◆ Provided text:
┌────────

Error of compiling torch.utils.cpp_extension with cuBLAS

Hi, All

I recently encountered a problem when building a customized PyTorch operator using torch.utils.cpp_extension following this tutorial. In my kernel, I call cuBLAS_v2 for GEMM operations. While it can compile without errors. When I import the operator in Python, it crashed, giving me the following message.

test_cuda.cpython-37m-x86_64-linux-gnu.so: undefined symbol: __cudaRegisterLinkedBinary_50_tmpxft_0000403a_00000000_7_test_cuda_kernel_cpp1_ii_7487cc74

However, when I remove all cuBLAS related code in my kernel and recompile it, it can successfully run without any error.

Here are the options I use in my setup file.

from setuptools import setup
from torch.utils.cpp_extension import BuildExtension, CUDAExtension

setup(
name=‘rpw’,
ext_modules=[
CUDAExtension(
name=‘rpw_cuda’,
sources=[‘rpw_cuda.cpp’, ‘rpw_cuda_kernel.cu’],
extra_compile_args={‘cxx’: [‘-O3’],
# ‘nvcc’: [‘-lcublas’, ‘-arch=sm_86’, ‘-lcuda’, ‘-lcudart’, ‘-lcudadevrt’]}
‘nvcc’: [‘-rdc=true’, ‘-lcublas’, ‘-lcuda’, ‘-lcublas’ ‘-lcublas_device’ ‘-lcudadevrt’]
}
)
],
cmdclass={
‘build_ext’: BuildExtension
})

Thanks!

└────────

◆ To be done:
1. From the post about the cuBLAS compile error, quote the passage from "Error of compiling" up to and including "the following message.".
2. In the post about the cuBLAS compile error, list every nvcc option in the commented-out line of the setup file.
3. Summarize the post about the cuBLAS compile error in two sentences.

◆ Record set:
┌────────

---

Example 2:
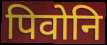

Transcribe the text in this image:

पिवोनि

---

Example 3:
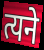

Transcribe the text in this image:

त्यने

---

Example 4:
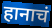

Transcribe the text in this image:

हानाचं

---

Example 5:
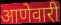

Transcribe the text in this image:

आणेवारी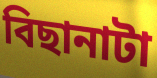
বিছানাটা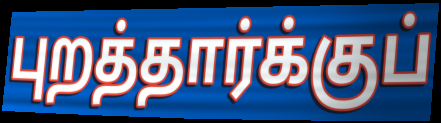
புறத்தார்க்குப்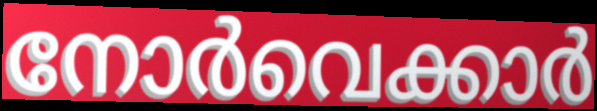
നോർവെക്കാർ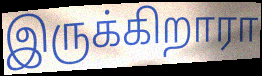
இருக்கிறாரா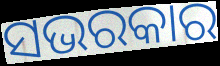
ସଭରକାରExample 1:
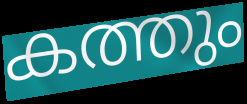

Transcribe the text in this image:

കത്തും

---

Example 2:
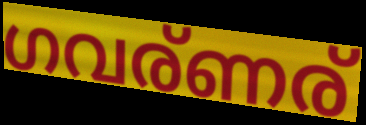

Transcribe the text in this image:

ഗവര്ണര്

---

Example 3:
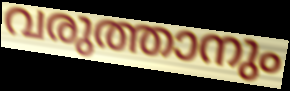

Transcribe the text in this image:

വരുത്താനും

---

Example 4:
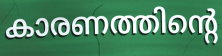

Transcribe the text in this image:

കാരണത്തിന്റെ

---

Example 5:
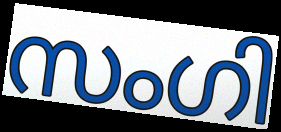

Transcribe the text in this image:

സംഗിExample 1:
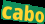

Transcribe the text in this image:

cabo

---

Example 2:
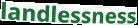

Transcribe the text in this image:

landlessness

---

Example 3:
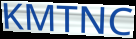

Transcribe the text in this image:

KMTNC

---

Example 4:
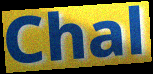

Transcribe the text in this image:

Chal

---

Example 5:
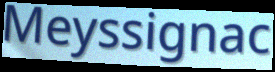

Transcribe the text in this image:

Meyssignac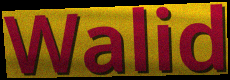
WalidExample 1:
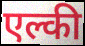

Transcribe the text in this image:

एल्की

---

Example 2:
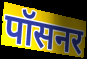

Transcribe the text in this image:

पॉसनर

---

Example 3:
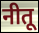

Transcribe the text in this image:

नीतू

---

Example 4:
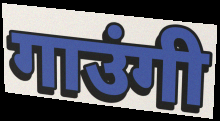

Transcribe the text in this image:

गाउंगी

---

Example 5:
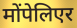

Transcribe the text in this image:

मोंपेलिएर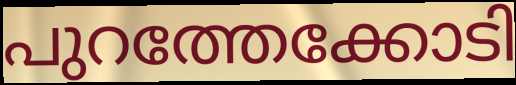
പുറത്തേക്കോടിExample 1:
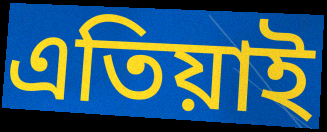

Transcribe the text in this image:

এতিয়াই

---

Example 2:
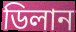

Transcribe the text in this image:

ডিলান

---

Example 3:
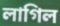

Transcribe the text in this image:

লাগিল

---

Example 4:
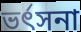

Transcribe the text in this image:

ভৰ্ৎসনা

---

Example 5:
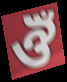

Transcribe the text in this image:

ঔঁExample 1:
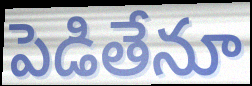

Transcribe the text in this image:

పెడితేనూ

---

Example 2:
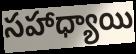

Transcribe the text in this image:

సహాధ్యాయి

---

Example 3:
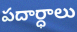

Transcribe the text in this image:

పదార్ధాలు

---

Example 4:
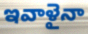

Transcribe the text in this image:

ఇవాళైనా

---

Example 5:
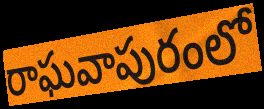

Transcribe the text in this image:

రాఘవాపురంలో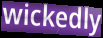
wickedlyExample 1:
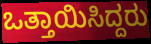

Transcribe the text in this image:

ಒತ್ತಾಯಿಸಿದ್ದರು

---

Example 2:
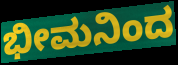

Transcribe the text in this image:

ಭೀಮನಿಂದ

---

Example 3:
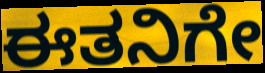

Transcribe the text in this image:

└────────

◆ Answers to each task:
1.
Error of compiling torch.utils.cpp_extension with cuBLAS

Hi, All

I recently encountered a problem when building a customized PyTorch operator using torch.utils.cpp_extension following this tutorial. In my kernel, I call cuBLAS_v2 for GEMM operations. While it can compile without errors. When I import the operator in Python, it crashed, giving me the following message.

2.
-lcublas
-arch=sm_86
-lcuda
-lcudart
-lcudadevrt

3. A custom PyTorch operator built with torch.utils.cpp_extension calls cuBLAS_v2 for GEMM operations, and it compiles without errors but crashes with an undefined symbol message when imported in Python. With all cuBLAS-related code removed and the kernel recompiled, it runs without any error.